* _Short task_:
Continue the forum thread about MySQL and phpMyAdmin in FreeBSD ports, starting after its last post.

* _Source document_:
Why use phpMyAdmin from ports at all? Just download it from their website and use like any other PHP app. I'm using it with MySQL 5.1 and PHP 5.3.1 on FreeBSD 8.0. Works like a charm.


----------



## johnblue (Dec 28, 2009)

Correct me if I am wrong, but mysql server and mysql client are two separate pieces of software that are installed independent of each other as needed.


----------



## crsd (Dec 29, 2009)

johnblue said:
			
		

> Correct me if I am wrong, but mysql server and mysql client are two separate pieces of software that are installed independent of each other as needed.



Sorry, but you are wrong  At least in ports, mysqlXX-server wants mysqlXX-client and will not install otherwise, returning something like "cannot install: MySQL versions mismatch....". And if you are talking not about versions, mysqlXX-server depends on mysqlXX-client; client port may be installed without server port, of course.

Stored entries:
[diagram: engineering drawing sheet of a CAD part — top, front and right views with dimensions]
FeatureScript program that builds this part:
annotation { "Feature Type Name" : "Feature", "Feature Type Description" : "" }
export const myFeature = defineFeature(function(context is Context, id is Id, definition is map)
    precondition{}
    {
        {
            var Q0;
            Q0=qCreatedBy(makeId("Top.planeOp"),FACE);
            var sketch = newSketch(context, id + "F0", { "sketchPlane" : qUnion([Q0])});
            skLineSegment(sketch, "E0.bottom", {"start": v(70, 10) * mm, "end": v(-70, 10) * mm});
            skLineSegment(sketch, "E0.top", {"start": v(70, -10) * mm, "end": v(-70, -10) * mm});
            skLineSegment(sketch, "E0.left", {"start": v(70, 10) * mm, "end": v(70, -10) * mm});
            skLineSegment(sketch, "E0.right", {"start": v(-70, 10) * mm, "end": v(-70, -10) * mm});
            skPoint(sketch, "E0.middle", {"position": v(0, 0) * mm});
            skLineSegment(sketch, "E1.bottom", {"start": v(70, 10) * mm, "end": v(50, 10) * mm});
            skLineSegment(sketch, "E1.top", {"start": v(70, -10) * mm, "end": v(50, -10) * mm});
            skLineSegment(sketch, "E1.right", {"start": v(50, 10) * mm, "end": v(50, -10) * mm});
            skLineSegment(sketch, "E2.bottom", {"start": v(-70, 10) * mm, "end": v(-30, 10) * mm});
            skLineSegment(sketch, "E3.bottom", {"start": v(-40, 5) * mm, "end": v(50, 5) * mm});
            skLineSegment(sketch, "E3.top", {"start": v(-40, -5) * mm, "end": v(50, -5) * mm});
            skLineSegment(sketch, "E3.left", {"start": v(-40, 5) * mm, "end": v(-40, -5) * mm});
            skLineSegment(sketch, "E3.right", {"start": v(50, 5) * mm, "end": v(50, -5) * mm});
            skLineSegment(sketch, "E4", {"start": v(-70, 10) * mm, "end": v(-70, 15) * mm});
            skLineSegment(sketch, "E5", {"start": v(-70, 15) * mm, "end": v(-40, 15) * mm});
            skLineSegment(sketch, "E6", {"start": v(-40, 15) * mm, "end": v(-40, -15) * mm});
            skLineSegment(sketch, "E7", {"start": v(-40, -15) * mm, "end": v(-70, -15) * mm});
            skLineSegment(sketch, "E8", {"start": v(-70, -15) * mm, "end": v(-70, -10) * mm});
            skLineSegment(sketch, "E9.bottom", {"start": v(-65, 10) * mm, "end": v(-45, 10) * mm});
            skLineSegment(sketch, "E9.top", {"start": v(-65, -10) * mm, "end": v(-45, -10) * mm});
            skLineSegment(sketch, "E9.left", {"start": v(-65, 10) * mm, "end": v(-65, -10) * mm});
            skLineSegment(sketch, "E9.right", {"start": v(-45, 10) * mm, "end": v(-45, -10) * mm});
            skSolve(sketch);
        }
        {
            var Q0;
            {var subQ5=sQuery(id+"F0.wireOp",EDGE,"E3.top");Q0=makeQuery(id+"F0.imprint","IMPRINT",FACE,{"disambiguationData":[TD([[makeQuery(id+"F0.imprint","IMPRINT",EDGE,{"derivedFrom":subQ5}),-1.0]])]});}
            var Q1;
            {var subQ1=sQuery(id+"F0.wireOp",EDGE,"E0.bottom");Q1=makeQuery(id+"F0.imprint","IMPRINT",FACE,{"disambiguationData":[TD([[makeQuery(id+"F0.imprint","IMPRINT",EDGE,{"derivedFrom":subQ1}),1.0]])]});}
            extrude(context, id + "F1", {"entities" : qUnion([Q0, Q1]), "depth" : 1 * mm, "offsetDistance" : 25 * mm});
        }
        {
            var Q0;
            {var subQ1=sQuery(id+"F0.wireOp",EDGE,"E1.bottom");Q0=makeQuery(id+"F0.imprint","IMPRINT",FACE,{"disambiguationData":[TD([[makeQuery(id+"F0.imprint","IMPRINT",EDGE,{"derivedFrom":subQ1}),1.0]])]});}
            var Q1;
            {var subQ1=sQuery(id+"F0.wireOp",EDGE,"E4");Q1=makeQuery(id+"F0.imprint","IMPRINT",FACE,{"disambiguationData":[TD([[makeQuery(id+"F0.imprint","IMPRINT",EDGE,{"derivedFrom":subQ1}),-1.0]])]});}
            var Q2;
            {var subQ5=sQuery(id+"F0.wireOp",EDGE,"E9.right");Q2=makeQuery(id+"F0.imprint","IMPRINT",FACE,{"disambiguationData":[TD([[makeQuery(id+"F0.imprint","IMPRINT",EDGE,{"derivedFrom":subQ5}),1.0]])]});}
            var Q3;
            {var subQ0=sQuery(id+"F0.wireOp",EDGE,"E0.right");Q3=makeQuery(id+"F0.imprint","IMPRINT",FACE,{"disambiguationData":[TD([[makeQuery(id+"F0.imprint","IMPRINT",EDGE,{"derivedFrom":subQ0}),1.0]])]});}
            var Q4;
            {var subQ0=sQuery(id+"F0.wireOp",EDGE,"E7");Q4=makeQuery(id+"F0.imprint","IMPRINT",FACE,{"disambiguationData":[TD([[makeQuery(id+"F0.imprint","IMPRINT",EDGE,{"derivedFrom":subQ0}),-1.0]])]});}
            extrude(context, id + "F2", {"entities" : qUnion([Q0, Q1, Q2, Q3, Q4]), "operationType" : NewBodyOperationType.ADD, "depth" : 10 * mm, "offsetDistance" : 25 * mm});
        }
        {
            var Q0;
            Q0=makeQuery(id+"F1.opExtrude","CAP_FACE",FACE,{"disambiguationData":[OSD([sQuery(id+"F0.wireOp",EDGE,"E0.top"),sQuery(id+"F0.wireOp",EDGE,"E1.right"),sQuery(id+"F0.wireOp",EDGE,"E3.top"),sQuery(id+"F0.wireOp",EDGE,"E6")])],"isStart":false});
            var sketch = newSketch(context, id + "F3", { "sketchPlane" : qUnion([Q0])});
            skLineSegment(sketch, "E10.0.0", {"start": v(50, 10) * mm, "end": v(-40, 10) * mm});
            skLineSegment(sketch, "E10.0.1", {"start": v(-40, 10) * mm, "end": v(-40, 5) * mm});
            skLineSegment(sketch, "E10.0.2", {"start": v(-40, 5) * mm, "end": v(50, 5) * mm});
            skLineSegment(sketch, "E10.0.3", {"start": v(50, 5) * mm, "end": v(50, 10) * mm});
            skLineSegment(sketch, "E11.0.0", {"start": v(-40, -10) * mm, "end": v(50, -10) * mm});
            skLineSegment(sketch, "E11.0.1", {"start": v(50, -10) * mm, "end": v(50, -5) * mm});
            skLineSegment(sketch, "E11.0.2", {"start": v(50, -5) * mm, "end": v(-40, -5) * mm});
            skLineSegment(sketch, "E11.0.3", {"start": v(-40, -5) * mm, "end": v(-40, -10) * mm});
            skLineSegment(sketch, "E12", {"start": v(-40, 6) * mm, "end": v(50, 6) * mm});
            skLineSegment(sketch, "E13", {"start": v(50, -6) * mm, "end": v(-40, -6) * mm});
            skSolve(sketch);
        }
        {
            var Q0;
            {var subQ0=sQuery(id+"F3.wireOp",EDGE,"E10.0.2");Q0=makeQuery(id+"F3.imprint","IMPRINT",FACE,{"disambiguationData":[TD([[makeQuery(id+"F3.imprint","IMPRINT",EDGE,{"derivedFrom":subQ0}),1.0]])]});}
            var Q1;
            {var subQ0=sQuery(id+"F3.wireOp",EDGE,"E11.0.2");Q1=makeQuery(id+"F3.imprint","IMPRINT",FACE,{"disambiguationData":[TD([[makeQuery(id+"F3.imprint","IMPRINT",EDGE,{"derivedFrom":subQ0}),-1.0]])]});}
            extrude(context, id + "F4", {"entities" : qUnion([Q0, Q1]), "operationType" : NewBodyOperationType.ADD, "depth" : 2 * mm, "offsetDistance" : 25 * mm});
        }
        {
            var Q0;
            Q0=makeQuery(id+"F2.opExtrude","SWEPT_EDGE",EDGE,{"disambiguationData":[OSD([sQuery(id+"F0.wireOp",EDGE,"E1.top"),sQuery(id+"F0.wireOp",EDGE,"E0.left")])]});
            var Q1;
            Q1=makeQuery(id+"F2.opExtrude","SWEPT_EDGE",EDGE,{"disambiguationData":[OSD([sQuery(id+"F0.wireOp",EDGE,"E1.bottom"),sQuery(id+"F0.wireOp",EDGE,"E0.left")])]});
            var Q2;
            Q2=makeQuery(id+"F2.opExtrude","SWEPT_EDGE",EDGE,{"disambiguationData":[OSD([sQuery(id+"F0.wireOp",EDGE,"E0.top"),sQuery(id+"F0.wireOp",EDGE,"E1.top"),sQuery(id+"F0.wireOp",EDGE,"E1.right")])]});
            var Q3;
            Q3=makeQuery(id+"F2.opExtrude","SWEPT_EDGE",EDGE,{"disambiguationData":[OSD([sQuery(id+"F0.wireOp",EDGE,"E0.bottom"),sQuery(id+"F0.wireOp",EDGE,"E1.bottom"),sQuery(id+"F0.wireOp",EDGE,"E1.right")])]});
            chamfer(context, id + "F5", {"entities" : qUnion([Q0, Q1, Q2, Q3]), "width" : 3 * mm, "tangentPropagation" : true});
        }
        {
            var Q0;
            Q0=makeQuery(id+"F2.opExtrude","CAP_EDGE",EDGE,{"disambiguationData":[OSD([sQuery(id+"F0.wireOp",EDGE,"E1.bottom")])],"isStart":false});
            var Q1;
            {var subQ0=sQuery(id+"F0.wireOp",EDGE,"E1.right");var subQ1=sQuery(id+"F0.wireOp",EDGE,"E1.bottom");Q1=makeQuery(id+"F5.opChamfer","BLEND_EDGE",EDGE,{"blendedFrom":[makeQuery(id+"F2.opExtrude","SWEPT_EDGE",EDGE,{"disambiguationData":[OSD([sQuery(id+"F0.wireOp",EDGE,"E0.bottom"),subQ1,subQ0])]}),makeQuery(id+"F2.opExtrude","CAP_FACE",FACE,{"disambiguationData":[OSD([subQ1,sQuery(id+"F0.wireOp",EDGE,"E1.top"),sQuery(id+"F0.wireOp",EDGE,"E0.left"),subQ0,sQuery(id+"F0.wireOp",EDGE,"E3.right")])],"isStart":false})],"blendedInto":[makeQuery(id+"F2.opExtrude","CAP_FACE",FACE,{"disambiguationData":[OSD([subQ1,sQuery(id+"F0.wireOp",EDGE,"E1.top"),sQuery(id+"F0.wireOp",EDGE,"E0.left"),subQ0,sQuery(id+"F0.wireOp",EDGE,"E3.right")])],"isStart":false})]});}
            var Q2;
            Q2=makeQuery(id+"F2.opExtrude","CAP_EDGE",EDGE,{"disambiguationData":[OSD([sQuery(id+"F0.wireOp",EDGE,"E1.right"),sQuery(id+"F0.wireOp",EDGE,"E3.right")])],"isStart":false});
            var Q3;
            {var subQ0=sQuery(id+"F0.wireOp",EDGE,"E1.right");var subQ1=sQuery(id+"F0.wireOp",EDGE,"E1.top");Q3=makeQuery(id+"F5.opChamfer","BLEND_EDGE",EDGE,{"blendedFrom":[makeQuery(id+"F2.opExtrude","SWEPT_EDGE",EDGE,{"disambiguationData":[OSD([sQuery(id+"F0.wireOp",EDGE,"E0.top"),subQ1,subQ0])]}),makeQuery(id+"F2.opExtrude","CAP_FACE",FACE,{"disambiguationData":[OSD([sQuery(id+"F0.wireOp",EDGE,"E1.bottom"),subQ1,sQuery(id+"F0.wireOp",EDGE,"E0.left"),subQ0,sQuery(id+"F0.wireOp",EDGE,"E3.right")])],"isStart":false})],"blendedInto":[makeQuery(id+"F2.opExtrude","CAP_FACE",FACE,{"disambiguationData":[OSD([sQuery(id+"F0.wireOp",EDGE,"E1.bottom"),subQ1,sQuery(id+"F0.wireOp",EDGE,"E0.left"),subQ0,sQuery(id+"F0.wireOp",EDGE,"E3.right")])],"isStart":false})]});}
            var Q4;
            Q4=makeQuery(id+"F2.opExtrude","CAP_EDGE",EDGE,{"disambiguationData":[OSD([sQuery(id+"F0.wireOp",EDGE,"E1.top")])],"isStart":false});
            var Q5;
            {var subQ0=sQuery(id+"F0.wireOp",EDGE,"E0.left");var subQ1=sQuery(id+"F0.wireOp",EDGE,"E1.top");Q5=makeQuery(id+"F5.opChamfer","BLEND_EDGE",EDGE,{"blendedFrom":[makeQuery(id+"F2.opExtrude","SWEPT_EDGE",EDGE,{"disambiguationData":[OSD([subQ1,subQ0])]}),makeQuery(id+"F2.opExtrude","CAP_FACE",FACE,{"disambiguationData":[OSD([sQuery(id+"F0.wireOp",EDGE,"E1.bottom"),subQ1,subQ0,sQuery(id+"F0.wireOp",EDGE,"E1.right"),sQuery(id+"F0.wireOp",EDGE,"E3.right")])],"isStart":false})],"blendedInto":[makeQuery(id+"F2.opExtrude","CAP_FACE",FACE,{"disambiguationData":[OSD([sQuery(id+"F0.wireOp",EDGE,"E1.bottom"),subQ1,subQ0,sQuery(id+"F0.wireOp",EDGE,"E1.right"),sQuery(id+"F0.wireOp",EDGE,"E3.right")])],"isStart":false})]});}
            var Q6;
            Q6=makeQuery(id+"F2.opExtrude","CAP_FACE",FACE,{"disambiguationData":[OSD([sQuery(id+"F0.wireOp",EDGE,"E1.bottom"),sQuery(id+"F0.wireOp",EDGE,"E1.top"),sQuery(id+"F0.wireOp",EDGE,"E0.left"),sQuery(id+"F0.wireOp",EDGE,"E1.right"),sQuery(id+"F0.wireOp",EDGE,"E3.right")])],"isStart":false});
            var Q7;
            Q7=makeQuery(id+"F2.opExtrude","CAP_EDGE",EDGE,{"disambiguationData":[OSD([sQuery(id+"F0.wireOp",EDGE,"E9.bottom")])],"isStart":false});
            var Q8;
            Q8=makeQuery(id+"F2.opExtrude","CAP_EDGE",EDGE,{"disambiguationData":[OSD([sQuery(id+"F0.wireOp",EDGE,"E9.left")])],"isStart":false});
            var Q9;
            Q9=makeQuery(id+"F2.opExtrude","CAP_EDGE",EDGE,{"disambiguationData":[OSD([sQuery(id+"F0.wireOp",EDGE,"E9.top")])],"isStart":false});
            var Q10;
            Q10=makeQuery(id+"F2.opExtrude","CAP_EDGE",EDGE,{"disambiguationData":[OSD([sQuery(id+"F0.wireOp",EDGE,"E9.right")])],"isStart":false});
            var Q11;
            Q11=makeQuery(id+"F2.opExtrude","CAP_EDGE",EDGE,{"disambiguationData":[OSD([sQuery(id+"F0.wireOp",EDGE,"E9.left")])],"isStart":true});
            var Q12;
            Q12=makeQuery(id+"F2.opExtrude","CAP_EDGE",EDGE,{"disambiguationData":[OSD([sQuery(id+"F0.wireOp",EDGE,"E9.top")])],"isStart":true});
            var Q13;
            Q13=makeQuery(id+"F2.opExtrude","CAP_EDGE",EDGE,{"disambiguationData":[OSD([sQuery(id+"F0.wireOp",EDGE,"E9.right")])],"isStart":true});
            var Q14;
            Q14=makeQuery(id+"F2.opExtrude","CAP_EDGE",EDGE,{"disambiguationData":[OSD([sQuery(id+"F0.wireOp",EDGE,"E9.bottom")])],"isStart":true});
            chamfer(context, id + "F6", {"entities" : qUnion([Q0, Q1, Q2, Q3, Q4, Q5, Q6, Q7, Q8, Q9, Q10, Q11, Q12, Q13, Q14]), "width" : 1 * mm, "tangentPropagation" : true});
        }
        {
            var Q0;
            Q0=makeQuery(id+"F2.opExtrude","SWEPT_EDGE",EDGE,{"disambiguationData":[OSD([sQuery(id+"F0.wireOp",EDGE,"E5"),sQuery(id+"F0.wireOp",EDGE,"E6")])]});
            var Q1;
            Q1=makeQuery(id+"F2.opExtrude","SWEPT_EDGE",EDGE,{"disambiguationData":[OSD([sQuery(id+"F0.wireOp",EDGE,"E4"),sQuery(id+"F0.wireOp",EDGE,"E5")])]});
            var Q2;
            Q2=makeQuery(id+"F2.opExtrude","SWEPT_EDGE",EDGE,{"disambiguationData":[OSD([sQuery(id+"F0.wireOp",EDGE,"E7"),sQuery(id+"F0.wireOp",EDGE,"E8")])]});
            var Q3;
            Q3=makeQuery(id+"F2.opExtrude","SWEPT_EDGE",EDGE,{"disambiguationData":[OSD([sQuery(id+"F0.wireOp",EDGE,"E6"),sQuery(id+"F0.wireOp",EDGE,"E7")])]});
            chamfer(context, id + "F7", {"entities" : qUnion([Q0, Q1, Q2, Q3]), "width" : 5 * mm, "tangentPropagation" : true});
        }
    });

* _Written answer_:
----------



## FBSDin20Steps (Dec 29, 2009)

Maybe the OP has an idea of what he wants to accomplish...


----------



## johnblue (Dec 29, 2009)

crsd said:
			
		

> Sorry, but you are wrong


Yup.  Shoulda check the ports first before posting. 

:e


----------



## crsd (Dec 29, 2009)

And I've missed mysql-gui-tools in the original post. Sadly it has hardcoded dependency on mysql50-client, you could try contacting maintainer to check why.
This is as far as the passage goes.